The first spell of brisk weather sends me into my kitchen, eager to fill the house with warmth and delicious smells. I like to celebrate the change in season and produce by spending an entire day preparing for a long Sunday lunch with friends. Even wine takes on a renewed appeal; at last, a deep hearty red makes sense.

It's about this time of year that my Uncle Wilfried appears with a big box of apples from his property in Victoria's Strzelecki Ranges. A cross between the Granny Smith and the golden delicious, these apples are beautiful to eat and especially good for baking. I am prompted to hunt through my old recipes, searching for different ways of cooking with these gorgeous apples. They'll spend weeks perfuming my kitchen until I've worked my way through them.

I also enjoy buying up bags of Cox's orange pippin and reinette apples from the farmers' markets - since they appear only briefly and are the finest apples for baking - as well as some of the lesser-known varieties that make particularly good eating, such as the Rome beauty, the Mutsu and Gravenstein.

Throughout most of the year, particularly in the summer months, I see the same old apple varieties sitting on the supermarket shelves, having been in cold storage for who knows how long. I confess, I don't get very excited about them. It's difficult to believe that the 2000 varieties of interesting and wonderful apples that have come to Australia have been ruthlessly culled to a mere four in general production.

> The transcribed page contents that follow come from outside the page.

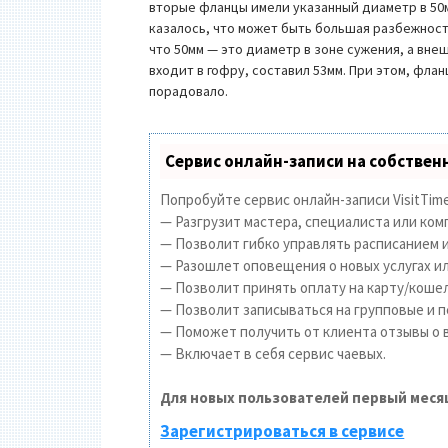
вторые фланцы имели указанный диаметр в 50м
казалось, что может быть большая разбежност
что 50мм — это диаметр в зоне сужения, а вн
входит в гофру, составил 53мм. При этом, фла
порадовало.
Сервис онлайн-записи на собствен
Попробуйте сервис онлайн-записи VisitTime
— Разгрузит мастера, специалиста или ком
— Позволит гибко управлять расписанием и
— Разошлет оповещения о новых услугах ил
— Позволит принять оплату на карту/кошел
— Позволит записываться на групповые и 
— Поможет получить от клиента отзывы о в
— Включает в себя сервис чаевых.
Для новых пользователей первый меся
Зарегистрироваться в сервисе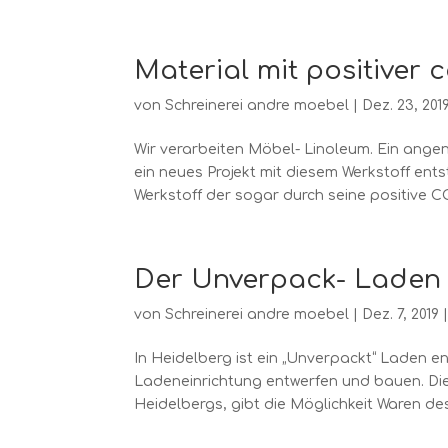
Material mit positiver 
von
Schreinerei andre moebel
|
Dez. 23, 201
Wir verarbeiten Möbel- Linoleum. Ein angen
ein neues Projekt mit diesem Werkstoff ent
Werkstoff der sogar durch seine positive CO
Der Unverpack- Laden
von
Schreinerei andre moebel
|
Dez. 7, 2019
In Heidelberg ist ein „Unverpackt“ Laden e
Ladeneinrichtung entwerfen und bauen. Die
Heidelbergs, gibt die Möglichkeit Waren des.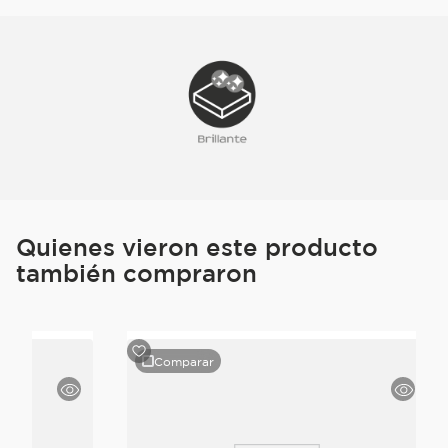
Quienes vieron este producto
también compraron
Comparar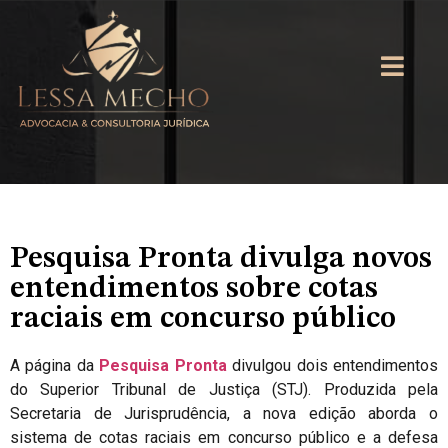
Pesquisa Pronta divulga novos
entendimentos sobre cotas
raciais em concurso público
A página da
Pesquisa Pronta
divulgou dois entendimentos
do Superior Tribunal de Justiça (STJ). Produzida pela
Secretaria de Jurisprudência, a nova edição aborda o
sistema de cotas raciais em concurso público e a defesa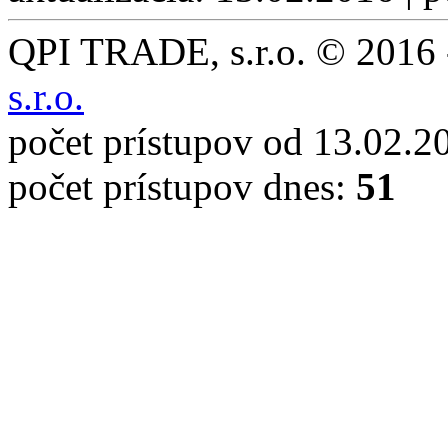
QPI TRADE, s.r.o. © 2016 -
s.r.o.
počet prístupov od 13.02.2
počet prístupov dnes:
51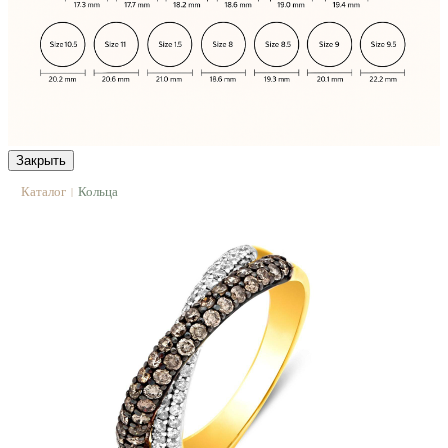
Закрыть
Каталог
Кольца
|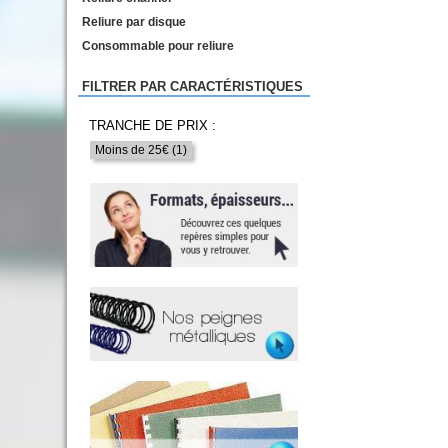
Reliure par disque
Consommable pour reliure
FILTRER PAR CARACTÉRISTIQUES
TRANCHE DE PRIX :
Moins de 25€ (1)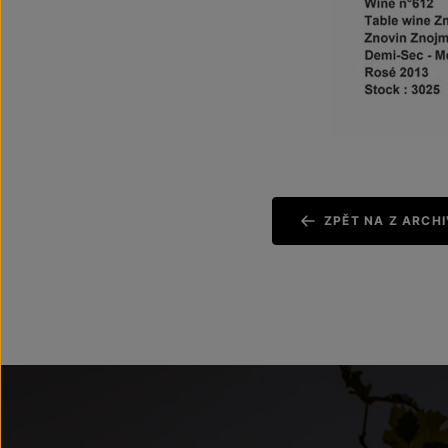
ZPĚT NA Z ARCH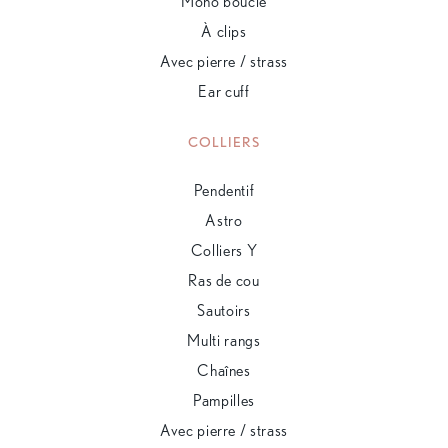
Mono boucle
À clips
Avec pierre / strass
Ear cuff
COLLIERS
Pendentif
Astro
Colliers Y
Ras de cou
Sautoirs
Multi rangs
Chaînes
Pampilles
Avec pierre / strass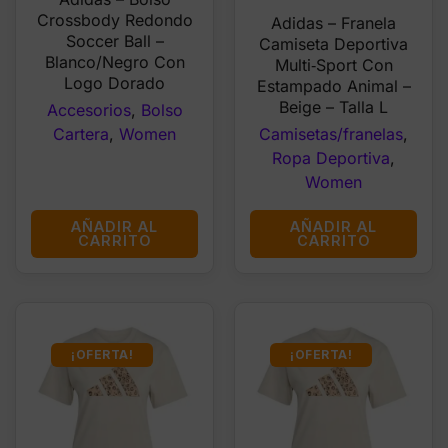
price
price
was:
is:
Crossbody Redondo
Adidas – Franela
was:
is:
$79.89.
$69.99.
Soccer Ball –
Camiseta Deportiva
$26.99.
$14.99.
Blanco/Negro Con
Multi‑Sport Con
Logo Dorado
Estampado Animal –
Beige – Talla L
Accesorios
,
Bolso
Camisetas/franelas
,
Cartera
,
Women
Ropa Deportiva
,
Women
AÑADIR AL
AÑADIR AL
CARRITO
CARRITO
¡OFERTA!
¡OFERTA!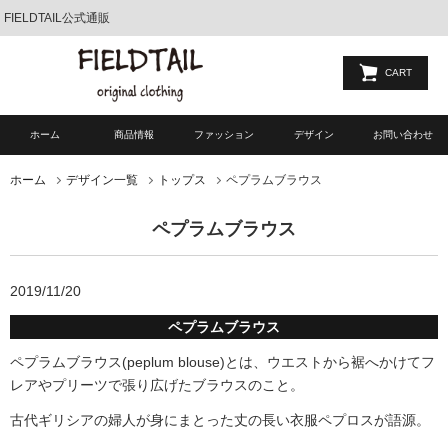
FIELDTAIL公式通販
CART
ホーム
商品情報
ファッション
デザイン
お問い合わせ
ペプラムブラウス
ホーム
デザイン一覧
トップス
ペプラムブラウス
2019/11/20
ペプラムブラウス
ペプラムブラウス(peplum blouse)とは、ウエストから裾へかけてフ
レアやプリーツで張り広げたブラウスのこと。
古代ギリシアの婦人が身にまとった丈の長い衣服ペプロスが語源。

In contrast, when apples arrive in the markets in the peak of their season, freshly picked, they are quite simply stunning. And now there's even greater choice in varieties that come from orchards still producing heirloom apples. So right now, I am really inspired to bake with apples, whether it's a simple apple tea cake with cinnamon and walnuts, or one of my favourite apple cakes from an old Joël Robuchon recipe.

Robuchon's recipe calls for lightly caramelised Cox's orange pippins with sugar, butter and almond flakes, covered with a batter enriched with crème fraîche. It's essentially an upside-down cake - the apples are all golden and gooey, and you top them with a syrup made with a splash of Calvados. It's well worth hunting down the recipe because it's one of those incredibly simple yet entirely delicious and satisfying desserts, especially if eaten while still warm with homemade crème Anglaise.

I also like to make spiced apple fritters for a Sunday afternoon treat. I spice the apple slices in either an eau de vie of prunes, a Poire Williams, or the Spanish liqueur Anís del Mono, allowing them to soak up the liqueur for at least an hour before coating them lightly in batter. For the batter, I use 2 eggs, 110gm caster sugar, 125ml milk, 60ml extra-virgin olive oil, 225gm self-raising flour. Then I dip the scented apple slices in the batter and shallow-fry them in a combination of olive oil and butter. They come out all puffy and golden-brown and are just perfect eaten with nothing more than a sprinkling of caster sugar.

There is a beautiful German apple cake I make that always reminds me of my mother. I remember her stretching the strudel pastry out over the dining table until it was so thin you could see her hands through it. Shop-bought filo just cannot compare with a homemade strudel pastry, which, when turned into freshly baked apple strudel with vanilla ice-cream, is a delicious winter dessert.

When I have a surplus of apples, I like to make an apple compote. This can be as simple as throwing peeled, cored and quartered apples in a pot to simmer with some sugar, a cinnamon quill and a little water and lemon juice, or it can be a little more refined if I want to use it as a dessert. Then I make a poaching syrup of 1 part sugar to 1 part water with a little lemon rind, a cinnamon quill, 3 cloves and a vanilla bean. Bring this to the boil, then add peeled, cored and quartered apples. Simmer gently, topped with baking paper and a saucer to weight the fruit, until the apples are only just soft. Remove from the heat immediately and cool. Refrain from stirring unless you want your poached apples to become a purée. This is the perfect filling for crêpes, sprinkled with icing sugar, or for the bottom of a rice pudding. It also makes a delicious partner to roast game or pork. At Easter, for example, I served a roast goose and the soft-poached apples were perfect with the rich, fragrant red meat.